## DIRECTIONS FOR THIS TASK
Without any images, output the records below verbatim.

## TASK MATERIAL
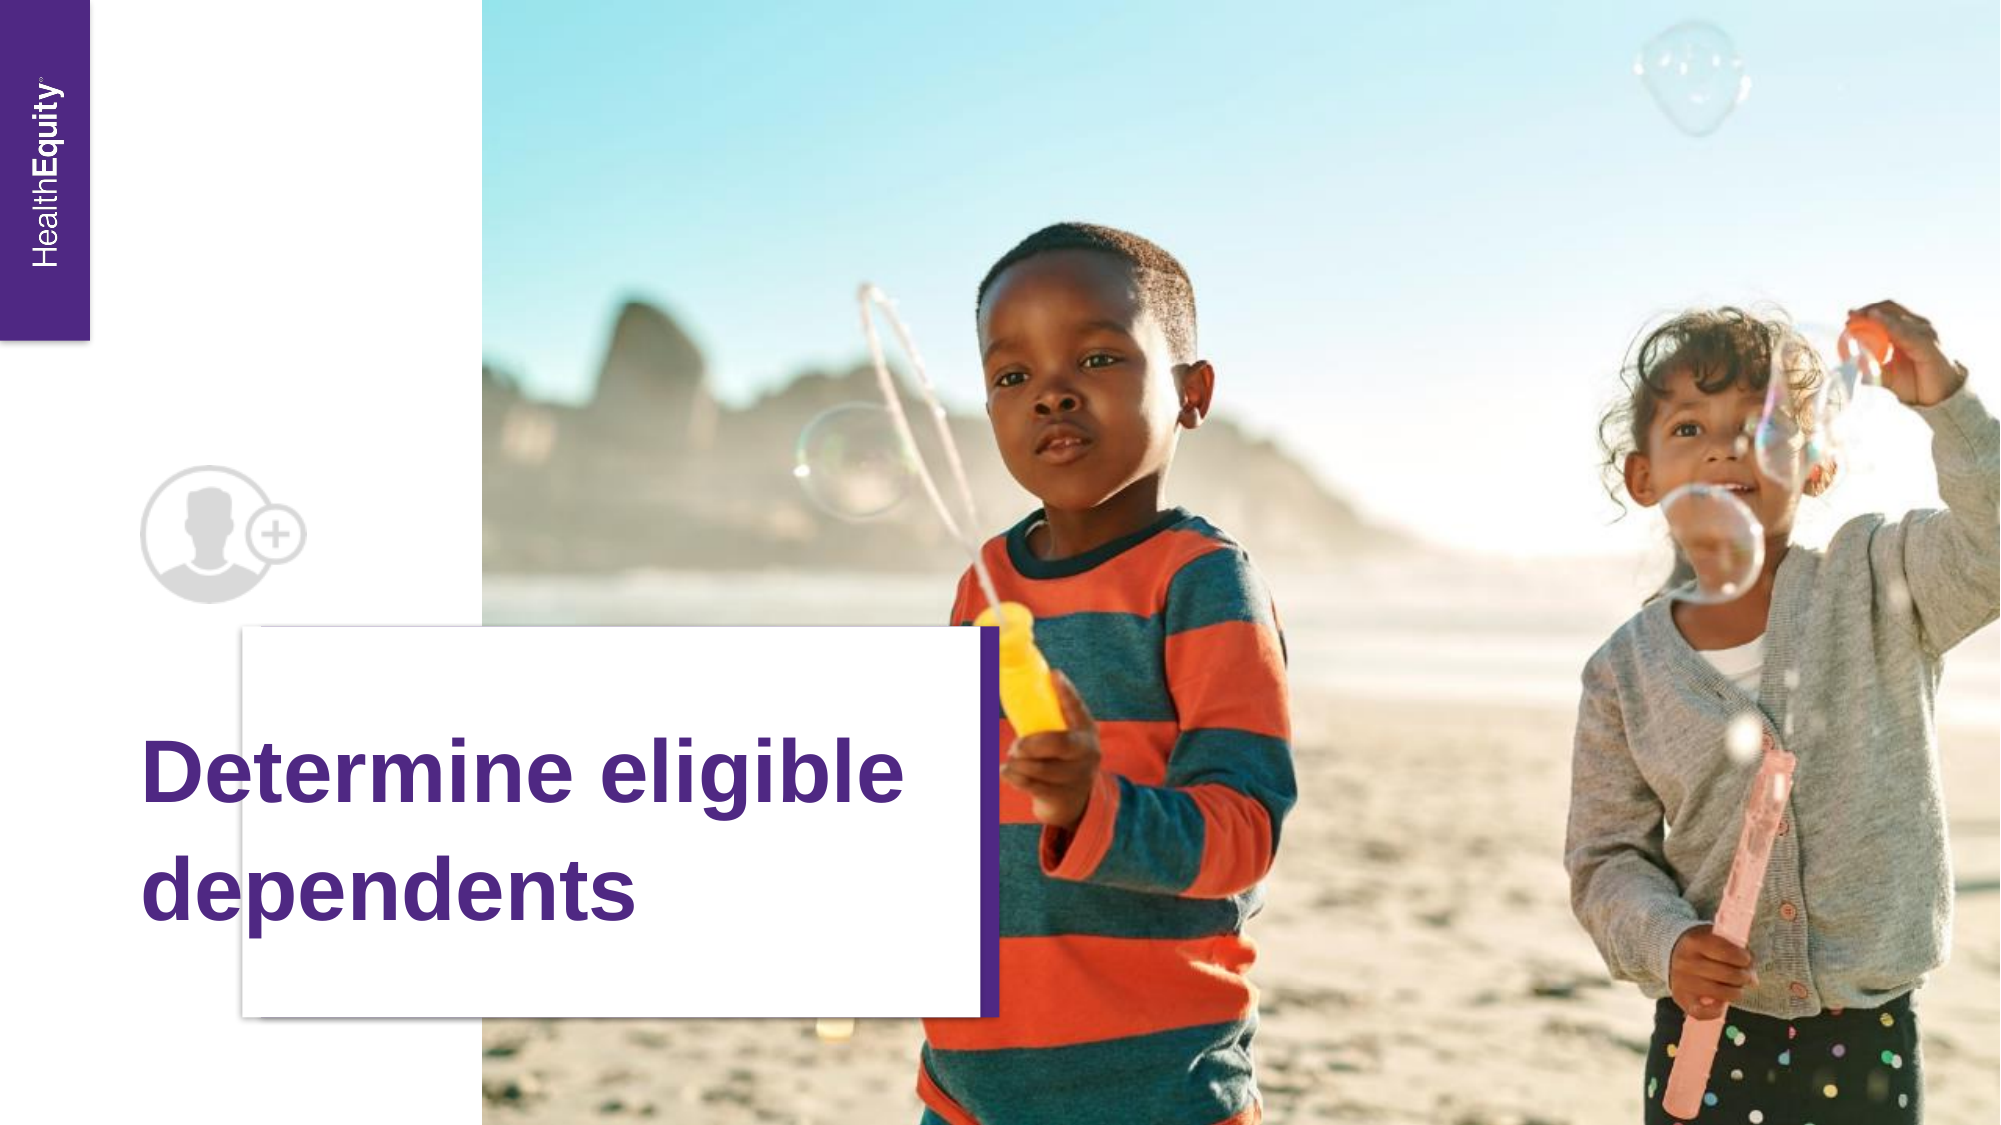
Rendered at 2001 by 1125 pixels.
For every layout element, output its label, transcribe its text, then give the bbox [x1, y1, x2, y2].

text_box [242, 626, 1000, 1018]
title Determine eligible dependents [140, 706, 237, 935]
picture [139, 464, 307, 605]
picture [33, 78, 64, 266]
picture [482, 0, 2000, 1125]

## SOLUTION TO THE EXERCISE
Rendered at 2001 by 1125 pixels.
For every layout element, output its label, transcribe its text, then give the bbox [x1, y1, x2, y2].

text_box [242, 626, 1000, 1018]
title Determine eligible dependents [140, 706, 237, 935]
picture [139, 464, 307, 605]
picture [33, 78, 64, 266]
picture [482, 0, 2000, 1125]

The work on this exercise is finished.